Structured pose outputs:
####
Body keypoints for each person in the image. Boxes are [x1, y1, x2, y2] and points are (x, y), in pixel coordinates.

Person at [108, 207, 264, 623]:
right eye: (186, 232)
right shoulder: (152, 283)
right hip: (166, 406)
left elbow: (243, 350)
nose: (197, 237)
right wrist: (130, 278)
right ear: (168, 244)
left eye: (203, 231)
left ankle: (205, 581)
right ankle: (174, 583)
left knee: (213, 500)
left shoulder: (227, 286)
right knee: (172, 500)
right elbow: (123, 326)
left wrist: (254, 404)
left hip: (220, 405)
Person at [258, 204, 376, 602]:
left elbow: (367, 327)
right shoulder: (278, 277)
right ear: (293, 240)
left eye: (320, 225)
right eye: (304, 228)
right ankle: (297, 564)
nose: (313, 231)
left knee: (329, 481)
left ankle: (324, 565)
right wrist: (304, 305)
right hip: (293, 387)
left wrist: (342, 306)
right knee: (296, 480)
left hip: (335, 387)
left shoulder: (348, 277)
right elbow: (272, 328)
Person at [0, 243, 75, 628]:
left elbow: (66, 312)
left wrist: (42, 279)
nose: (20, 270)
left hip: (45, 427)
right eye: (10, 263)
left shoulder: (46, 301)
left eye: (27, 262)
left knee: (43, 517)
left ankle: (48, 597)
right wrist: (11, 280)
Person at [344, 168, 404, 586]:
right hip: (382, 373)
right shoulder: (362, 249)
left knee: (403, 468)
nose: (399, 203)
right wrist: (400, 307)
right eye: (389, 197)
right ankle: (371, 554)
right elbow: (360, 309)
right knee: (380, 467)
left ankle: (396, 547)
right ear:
####
[Work to complete] Beginning with the line that has "left hip: (45, 427)" and ending with the line that has "right shoulder: (362, 249)", set down the lines above exactly and include no others.

[Solution for this task]
left hip: (45, 427)
right eye: (10, 263)
left shoulder: (46, 301)
left eye: (27, 262)
left knee: (43, 517)
left ankle: (48, 597)
right wrist: (11, 280)
Person at [344, 168, 404, 586]:
right hip: (382, 373)
right shoulder: (362, 249)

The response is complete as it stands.